Hughes started off with a short Power Point presentation. He emphasized the need to keep our state parks open and operating. He said currently there is a $1.2 billion backlog of repairs need in our parks.
He also said, “Closing the parks will be more expensive in the long run. It will cost more to reopen them than will be saved if they are closed.”
According to EPIC’s website, “Three years after Caltrans began planning to widen Highway 101 through Richardson Grove State Park for giant trucks to deliver goods in and out of Humboldt County, EPIC and our allies filed a legal complaint in San Francisco Superior Court, challenging the plan. In addition to a legal strategy to protect the famed old-growth redwoods, EPIC and a coalition of community activists have organized a public campaign to underscore the growing movement forming to protect this stand of ancient trees.
Richardson Grove State Park marks the southern entrance to Humboldt County, and is considered to be the famous redwood curtain that has kept the county from becoming another exit along the superhighway of modern development. In 1922, concerns about “potential destruction of the trees by highway construction and logging” persuaded the state to protect the redwood grove. But now Caltrans is proposing to widen the highway through the Grove, resulting in removal of trees and destruction of old growth root systems.
Barbara Kennedy from the Save Richardson Grove movement spoke about the unnecessary need for larger trucks on Highway 101 in Northern California. She read a long statement reiterating the opposition’s standpoint on the project.
The Save Richardson Grove proponents say that those who stand to gain from the project want people to believe that this project will be good for the local economy and harmless to the redwood grove. Those against the project agree that Caltrans has said there are no plans to remove any old growth trees. However, they do propose to cut the roots of an undetermined number of trees and remove 87 other trees that surround old growth trees. A 300-foot-long retaining wall will also be built to shore up the roadside and plugged and failing culverts will be replaced. Proponents say these acts will have a huge impact on the grove and will threaten wildlife.
A local business owner and Rotarian commented that the need to improve the roadway through Richardson Grove is not only a safety issue, but also necessary to improve commerce and business. Hughes said he did not want to get into the safety aspect of the roadway through the grove as there is no way to determine whether or not there will be more or less accidents in the area.
One local business owner said she had recently returned from a trip down Highway 5 and was astounded by the number of large trucks and didn’t want Southern Humboldt to look like that.
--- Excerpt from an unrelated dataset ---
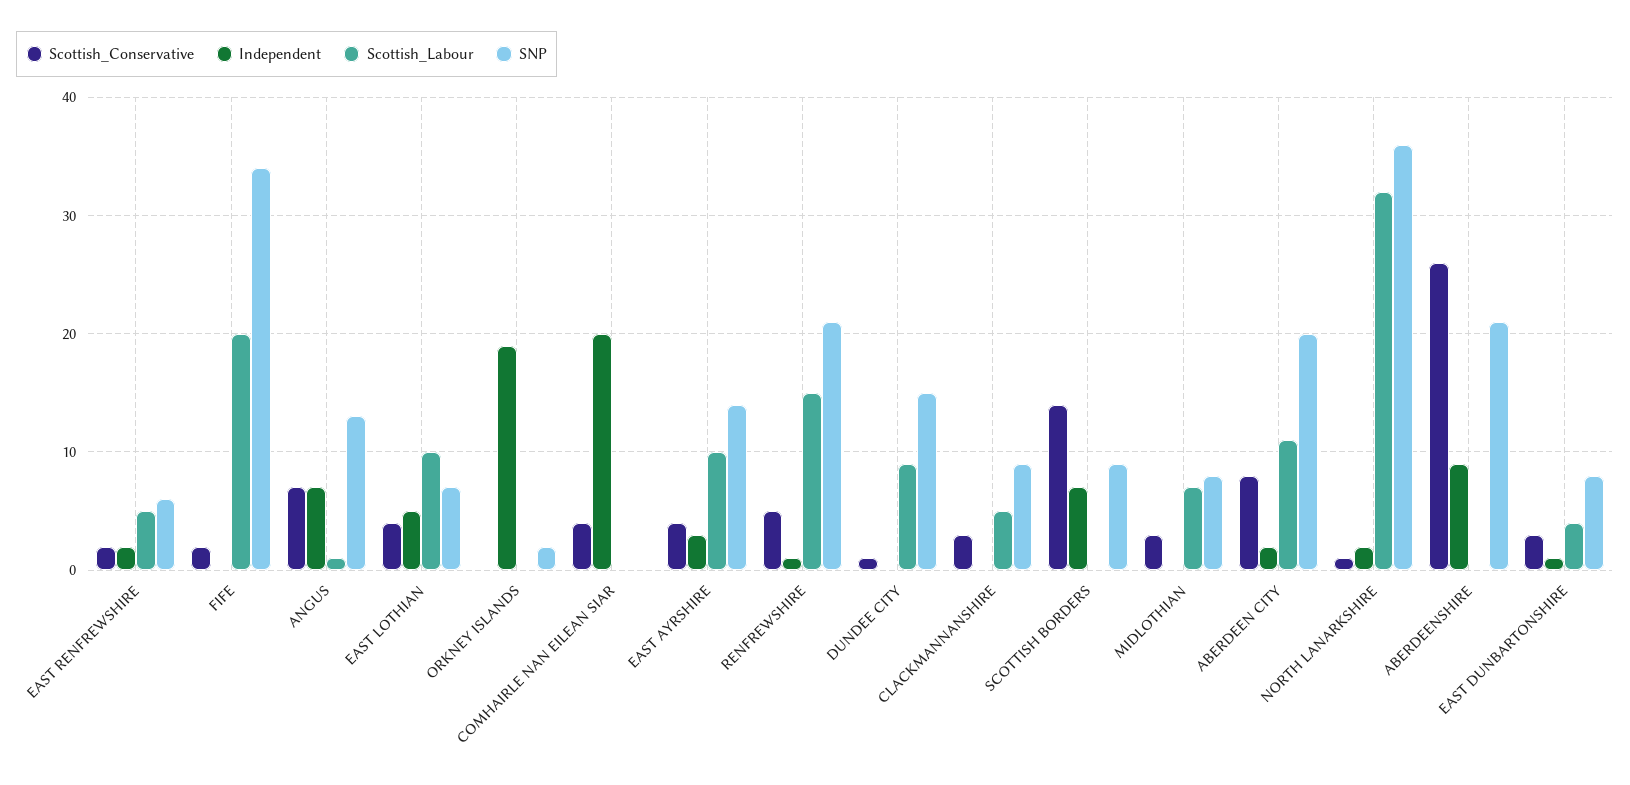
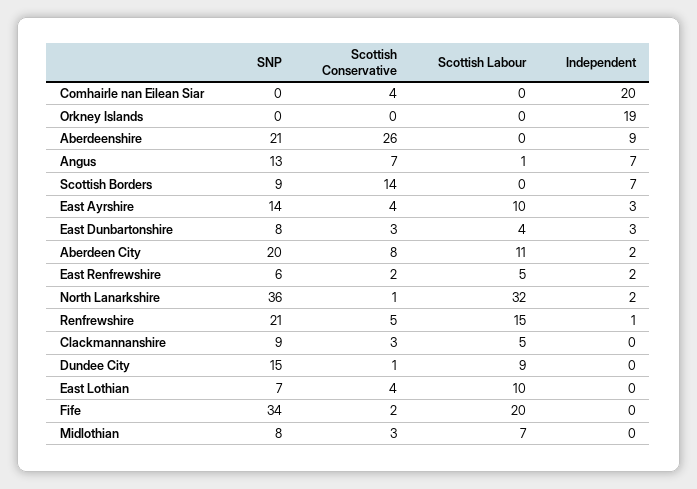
Independent, EAST LOTHIAN: 5 -> 0
SNP, ORKNEY ISLANDS: 2 -> 0
Independent, EAST DUNBARTONSHIRE: 1 -> 3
Kennedy continued to stress that there is no need for these larger trucks to come up here to deliver to the big box stores. She said there was also great concern because these big trucks would be traveling our smaller city and county roads.
A handout distributed by Kennedy stated the following:
”All trucks must comply with the same air quality regulations. Almost all loads imported into the county are transported efficiently in smaller trucks, which accommodate the load weight efficiently. Larger, heavier trucks with a load that is at a weight capacity but still leaves the truck partly empty are therefore inefficient carriers of heavy loads. Smaller tractors (cabs) pulling longer trailers with large but relatively lighter loads are more efficient than employing larger, heavier truck assemblies.
”Before we spend six million dollars on this project let’s make sure it is really going to benefit all of Humboldt county rather than just a few. The facts do not indicate that most businesses in Humboldt County require STAA trucks. The results of an online survey conducted by the Humboldt County Economic Development Commission funded by a grant from the Headwaters Fund generated only 19 businesses that responded with dollar estimates of their transportation costs in all of Humboldt and Del Norte counties. This hardly justifies this project at a time of huge budget deficits.”
photo caption:
REDWOOD TIMES PHOTO BY SUSAN GARDNER
Environmental Protection Information Center’s Executive Director Gary Hughes, left, is shown here with acting Garberville Rotary President Bea Anderson, guest host Rotarian Herb Schwartz, and Richardson Grove activist Barbara Kennedy.